Spurensuche. Unter Verdacht gerieten Kollegen, das Intranet, sogar die Kaffeeküche. Die Lösung war so einfach wie vermeidbar.
Wie so oft hatte man die Projektdokumente in Word geschrieben und mit Kommentaren versehen – kleine Kästchen am rechten Rand, die jeder kennt, aber kaum jemand löscht. In einem davon stand: „Andrea Meier: Ich bin nur noch vier Monate im Projekt – Ihr wisst ja, mein Baby.“ Eine interne Notiz, die eigentlich nie das Haus verlassen sollte.
Doch beim Versand blieben die Kommentare stehen. Frau Abele öffnete das Dokument, las den Hinweis – und meinte es gut mit ihren Glückwünschen.
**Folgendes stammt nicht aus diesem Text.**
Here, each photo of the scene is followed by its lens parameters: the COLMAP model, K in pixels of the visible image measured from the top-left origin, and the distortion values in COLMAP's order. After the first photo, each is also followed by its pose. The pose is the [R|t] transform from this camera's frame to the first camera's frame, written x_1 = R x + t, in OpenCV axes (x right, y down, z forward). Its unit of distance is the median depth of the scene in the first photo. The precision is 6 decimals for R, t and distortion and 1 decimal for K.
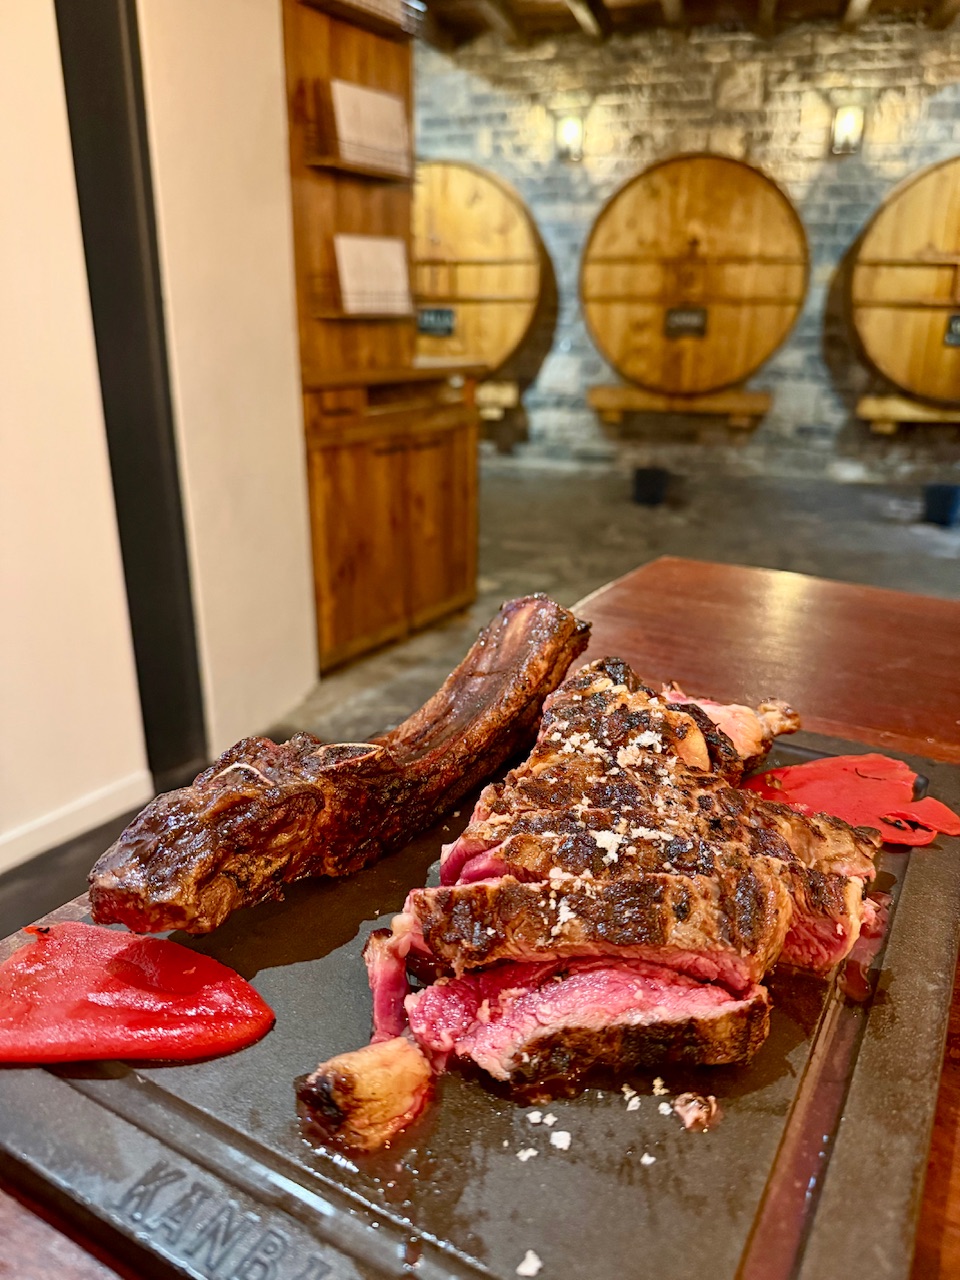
lens RADIAL K [[940.2, 0, 480.0], [0, 940.2, 640.0], [0, 0, 1]] dist [0.004726, -0.004110]
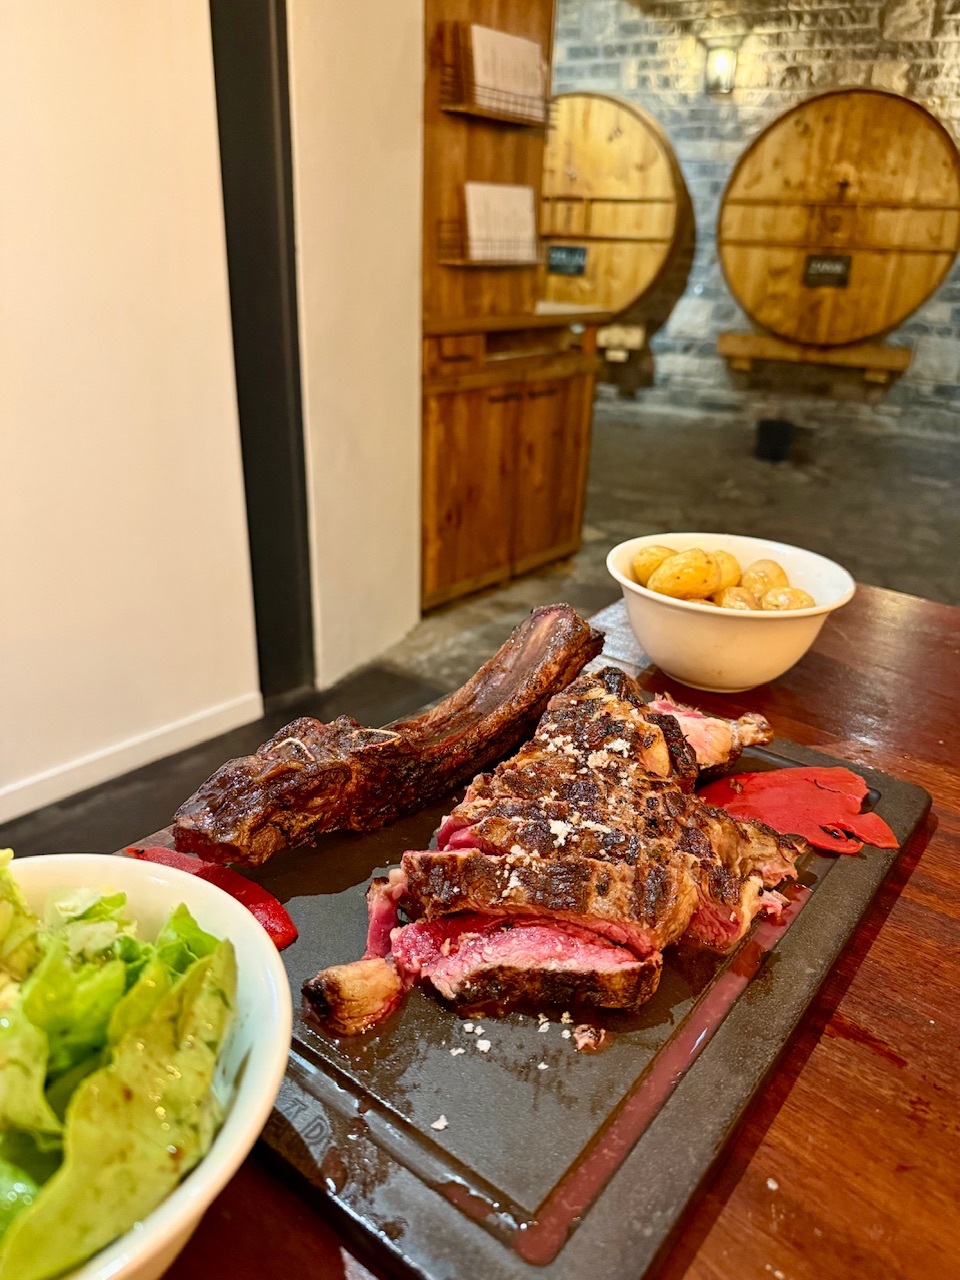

Die Auflösung? Die „Täterin“ war niemand anderes als Frau Meier selbst. Sie hatte das Dokument verschickt. Mit den Kommentaren darin.
So klappt’s mit dem Datenschutz
Ein kleiner Hinweis: Microsoft Word hat eine Funktion eingebaut, die im englischen Original „Document Inspector“ heißt. Diese Funktion kann jeder aufrufen. Man kann im Menü das Dokument prüfen lassen, ob noch Kommentare vorhanden sind. Frau Meier hatte das Dokument selbst weitergegeben. Sie hätte den Kommentar leicht entfernen können. Wenn sie daran gedacht hätte.
Bitte beachten: Bevor ein wichtiges Dokument nach außen gelangt, sind alle Kommentare zu löschen, die nicht zwingend erforderlich sind. Diese Funktion kann auch Copilot übernehmen, wenn er denn im Einsatz und eingeschaltet ist.
Merke: Dinge, die intern zu bleiben haben, müssen intern bleiben. Dann klappt‘s auch mit dem Datenschutz.